■ **Extracted records**
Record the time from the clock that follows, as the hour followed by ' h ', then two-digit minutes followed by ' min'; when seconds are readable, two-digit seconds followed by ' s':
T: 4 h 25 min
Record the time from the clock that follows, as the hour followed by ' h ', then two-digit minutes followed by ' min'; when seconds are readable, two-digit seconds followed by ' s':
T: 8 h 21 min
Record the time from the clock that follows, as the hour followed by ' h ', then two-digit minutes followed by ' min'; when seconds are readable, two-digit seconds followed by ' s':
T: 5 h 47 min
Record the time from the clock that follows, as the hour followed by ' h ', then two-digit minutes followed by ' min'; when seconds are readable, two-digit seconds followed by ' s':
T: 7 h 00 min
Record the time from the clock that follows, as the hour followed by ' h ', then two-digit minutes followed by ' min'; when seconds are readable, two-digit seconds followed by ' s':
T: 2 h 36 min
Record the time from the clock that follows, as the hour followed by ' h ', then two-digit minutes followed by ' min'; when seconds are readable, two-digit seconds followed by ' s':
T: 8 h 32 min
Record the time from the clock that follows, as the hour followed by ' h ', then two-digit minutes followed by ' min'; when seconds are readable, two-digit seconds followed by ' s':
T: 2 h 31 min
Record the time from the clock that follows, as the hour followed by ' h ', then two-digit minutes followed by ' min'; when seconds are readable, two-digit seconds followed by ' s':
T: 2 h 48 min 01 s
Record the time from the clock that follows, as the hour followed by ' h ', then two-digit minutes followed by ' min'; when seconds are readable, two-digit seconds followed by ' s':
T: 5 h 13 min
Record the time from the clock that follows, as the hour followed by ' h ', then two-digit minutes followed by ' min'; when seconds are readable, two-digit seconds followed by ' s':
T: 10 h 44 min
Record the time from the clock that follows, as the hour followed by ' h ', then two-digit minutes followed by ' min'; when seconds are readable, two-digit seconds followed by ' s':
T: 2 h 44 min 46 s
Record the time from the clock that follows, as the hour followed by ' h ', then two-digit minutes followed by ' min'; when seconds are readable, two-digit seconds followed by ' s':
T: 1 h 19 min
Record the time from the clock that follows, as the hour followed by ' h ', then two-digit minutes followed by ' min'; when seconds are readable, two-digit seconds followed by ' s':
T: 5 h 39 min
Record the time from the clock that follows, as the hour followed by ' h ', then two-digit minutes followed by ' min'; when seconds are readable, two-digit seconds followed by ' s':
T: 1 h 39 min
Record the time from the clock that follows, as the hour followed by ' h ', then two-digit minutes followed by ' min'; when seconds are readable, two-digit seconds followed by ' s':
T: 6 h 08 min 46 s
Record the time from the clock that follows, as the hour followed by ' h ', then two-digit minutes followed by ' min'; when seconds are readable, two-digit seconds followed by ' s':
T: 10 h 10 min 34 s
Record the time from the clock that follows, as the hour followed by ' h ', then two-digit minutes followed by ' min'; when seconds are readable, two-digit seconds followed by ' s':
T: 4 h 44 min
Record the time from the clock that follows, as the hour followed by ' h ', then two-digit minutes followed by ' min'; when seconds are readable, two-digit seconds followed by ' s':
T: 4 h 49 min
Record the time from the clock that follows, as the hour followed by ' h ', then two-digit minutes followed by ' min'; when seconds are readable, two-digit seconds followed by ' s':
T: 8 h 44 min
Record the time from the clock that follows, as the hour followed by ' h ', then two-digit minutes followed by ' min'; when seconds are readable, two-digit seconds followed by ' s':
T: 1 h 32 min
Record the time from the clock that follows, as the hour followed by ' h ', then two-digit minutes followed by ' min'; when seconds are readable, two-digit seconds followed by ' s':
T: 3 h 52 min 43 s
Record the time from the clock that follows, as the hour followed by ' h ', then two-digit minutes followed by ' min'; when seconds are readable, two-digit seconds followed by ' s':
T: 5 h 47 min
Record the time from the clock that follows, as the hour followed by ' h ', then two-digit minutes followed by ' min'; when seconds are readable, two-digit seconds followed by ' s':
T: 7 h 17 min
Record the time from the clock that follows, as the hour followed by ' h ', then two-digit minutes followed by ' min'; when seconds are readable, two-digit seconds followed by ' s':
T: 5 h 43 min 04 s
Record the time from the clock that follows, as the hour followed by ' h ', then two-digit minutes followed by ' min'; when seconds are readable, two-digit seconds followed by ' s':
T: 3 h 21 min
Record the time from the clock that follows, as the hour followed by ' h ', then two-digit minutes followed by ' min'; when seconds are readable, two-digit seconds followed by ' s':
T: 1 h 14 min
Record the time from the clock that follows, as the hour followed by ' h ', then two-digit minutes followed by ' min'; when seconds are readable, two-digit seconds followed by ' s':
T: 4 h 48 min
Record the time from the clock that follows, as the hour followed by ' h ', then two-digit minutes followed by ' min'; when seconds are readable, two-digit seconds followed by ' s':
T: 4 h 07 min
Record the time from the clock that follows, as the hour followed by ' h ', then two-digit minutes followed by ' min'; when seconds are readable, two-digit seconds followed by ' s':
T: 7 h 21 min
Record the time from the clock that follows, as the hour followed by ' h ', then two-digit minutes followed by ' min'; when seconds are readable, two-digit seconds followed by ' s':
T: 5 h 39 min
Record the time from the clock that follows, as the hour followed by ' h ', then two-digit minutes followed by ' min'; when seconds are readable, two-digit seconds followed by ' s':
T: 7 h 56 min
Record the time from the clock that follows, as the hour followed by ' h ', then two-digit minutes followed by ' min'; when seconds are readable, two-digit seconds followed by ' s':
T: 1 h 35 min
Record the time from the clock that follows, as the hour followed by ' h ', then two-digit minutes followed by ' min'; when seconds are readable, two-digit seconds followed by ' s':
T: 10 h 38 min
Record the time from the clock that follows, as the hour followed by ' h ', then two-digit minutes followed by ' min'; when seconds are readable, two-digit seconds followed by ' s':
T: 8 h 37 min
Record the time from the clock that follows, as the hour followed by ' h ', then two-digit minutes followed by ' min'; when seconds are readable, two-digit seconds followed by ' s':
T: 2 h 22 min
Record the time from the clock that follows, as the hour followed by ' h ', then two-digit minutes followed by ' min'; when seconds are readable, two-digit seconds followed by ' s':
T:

■ **Given exercise**
Copy down every line of the entries above with no changes, from the first entry to the last.

■ **In response**
Record the time from the clock that follows, as the hour followed by ' h ', then two-digit minutes followed by ' min'; when seconds are readable, two-digit seconds followed by ' s':
T: 4 h 25 min
Record the time from the clock that follows, as the hour followed by ' h ', then two-digit minutes followed by ' min'; when seconds are readable, two-digit seconds followed by ' s':
T: 8 h 21 min
Record the time from the clock that follows, as the hour followed by ' h ', then two-digit minutes followed by ' min'; when seconds are readable, two-digit seconds followed by ' s':
T: 5 h 47 min
Record the time from the clock that follows, as the hour followed by ' h ', then two-digit minutes followed by ' min'; when seconds are readable, two-digit seconds followed by ' s':
T: 7 h 00 min
Record the time from the clock that follows, as the hour followed by ' h ', then two-digit minutes followed by ' min'; when seconds are readable, two-digit seconds followed by ' s':
T: 2 h 36 min
Record the time from the clock that follows, as the hour followed by ' h ', then two-digit minutes followed by ' min'; when seconds are readable, two-digit seconds followed by ' s':
T: 8 h 32 min
Record the time from the clock that follows, as the hour followed by ' h ', then two-digit minutes followed by ' min'; when seconds are readable, two-digit seconds followed by ' s':
T: 2 h 31 min
Record the time from the clock that follows, as the hour followed by ' h ', then two-digit minutes followed by ' min'; when seconds are readable, two-digit seconds followed by ' s':
T: 2 h 48 min 01 s
Record the time from the clock that follows, as the hour followed by ' h ', then two-digit minutes followed by ' min'; when seconds are readable, two-digit seconds followed by ' s':
T: 5 h 13 min
Record the time from the clock that follows, as the hour followed by ' h ', then two-digit minutes followed by ' min'; when seconds are readable, two-digit seconds followed by ' s':
T: 10 h 44 min
Record the time from the clock that follows, as the hour followed by ' h ', then two-digit minutes followed by ' min'; when seconds are readable, two-digit seconds followed by ' s':
T: 2 h 44 min 46 s
Record the time from the clock that follows, as the hour followed by ' h ', then two-digit minutes followed by ' min'; when seconds are readable, two-digit seconds followed by ' s':
T: 1 h 19 min
Record the time from the clock that follows, as the hour followed by ' h ', then two-digit minutes followed by ' min'; when seconds are readable, two-digit seconds followed by ' s':
T: 5 h 39 min
Record the time from the clock that follows, as the hour followed by ' h ', then two-digit minutes followed by ' min'; when seconds are readable, two-digit seconds followed by ' s':
T: 1 h 39 min
Record the time from the clock that follows, as the hour followed by ' h ', then two-digit minutes followed by ' min'; when seconds are readable, two-digit seconds followed by ' s':
T: 6 h 08 min 46 s
Record the time from the clock that follows, as the hour followed by ' h ', then two-digit minutes followed by ' min'; when seconds are readable, two-digit seconds followed by ' s':
T: 10 h 10 min 34 s
Record the time from the clock that follows, as the hour followed by ' h ', then two-digit minutes followed by ' min'; when seconds are readable, two-digit seconds followed by ' s':
T: 4 h 44 min
Record the time from the clock that follows, as the hour followed by ' h ', then two-digit minutes followed by ' min'; when seconds are readable, two-digit seconds followed by ' s':
T: 4 h 49 min
Record the time from the clock that follows, as the hour followed by ' h ', then two-digit minutes followed by ' min'; when seconds are readable, two-digit seconds followed by ' s':
T: 8 h 44 min
Record the time from the clock that follows, as the hour followed by ' h ', then two-digit minutes followed by ' min'; when seconds are readable, two-digit seconds followed by ' s':
T: 1 h 32 min
Record the time from the clock that follows, as the hour followed by ' h ', then two-digit minutes followed by ' min'; when seconds are readable, two-digit seconds followed by ' s':
T: 3 h 52 min 43 s
Record the time from the clock that follows, as the hour followed by ' h ', then two-digit minutes followed by ' min'; when seconds are readable, two-digit seconds followed by ' s':
T: 5 h 47 min
Record the time from the clock that follows, as the hour followed by ' h ', then two-digit minutes followed by ' min'; when seconds are readable, two-digit seconds followed by ' s':
T: 7 h 17 min
Record the time from the clock that follows, as the hour followed by ' h ', then two-digit minutes followed by ' min'; when seconds are readable, two-digit seconds followed by ' s':
T: 5 h 43 min 04 s
Record the time from the clock that follows, as the hour followed by ' h ', then two-digit minutes followed by ' min'; when seconds are readable, two-digit seconds followed by ' s':
T: 3 h 21 min
Record the time from the clock that follows, as the hour followed by ' h ', then two-digit minutes followed by ' min'; when seconds are readable, two-digit seconds followed by ' s':
T: 1 h 14 min
Record the time from the clock that follows, as the hour followed by ' h ', then two-digit minutes followed by ' min'; when seconds are readable, two-digit seconds followed by ' s':
T: 4 h 48 min
Record the time from the clock that follows, as the hour followed by ' h ', then two-digit minutes followed by ' min'; when seconds are readable, two-digit seconds followed by ' s':
T: 4 h 07 min
Record the time from the clock that follows, as the hour followed by ' h ', then two-digit minutes followed by ' min'; when seconds are readable, two-digit seconds followed by ' s':
T: 7 h 21 min
Record the time from the clock that follows, as the hour followed by ' h ', then two-digit minutes followed by ' min'; when seconds are readable, two-digit seconds followed by ' s':
T: 5 h 39 min
Record the time from the clock that follows, as the hour followed by ' h ', then two-digit minutes followed by ' min'; when seconds are readable, two-digit seconds followed by ' s':
T: 7 h 56 min
Record the time from the clock that follows, as the hour followed by ' h ', then two-digit minutes followed by ' min'; when seconds are readable, two-digit seconds followed by ' s':
T: 1 h 35 min
Record the time from the clock that follows, as the hour followed by ' h ', then two-digit minutes followed by ' min'; when seconds are readable, two-digit seconds followed by ' s':
T: 10 h 38 min
Record the time from the clock that follows, as the hour followed by ' h ', then two-digit minutes followed by ' min'; when seconds are readable, two-digit seconds followed by ' s':
T: 8 h 37 min
Record the time from the clock that follows, as the hour followed by ' h ', then two-digit minutes followed by ' min'; when seconds are readable, two-digit seconds followed by ' s':
T: 2 h 22 min
Record the time from the clock that follows, as the hour followed by ' h ', then two-digit minutes followed by ' min'; when seconds are readable, two-digit seconds followed by ' s':
T:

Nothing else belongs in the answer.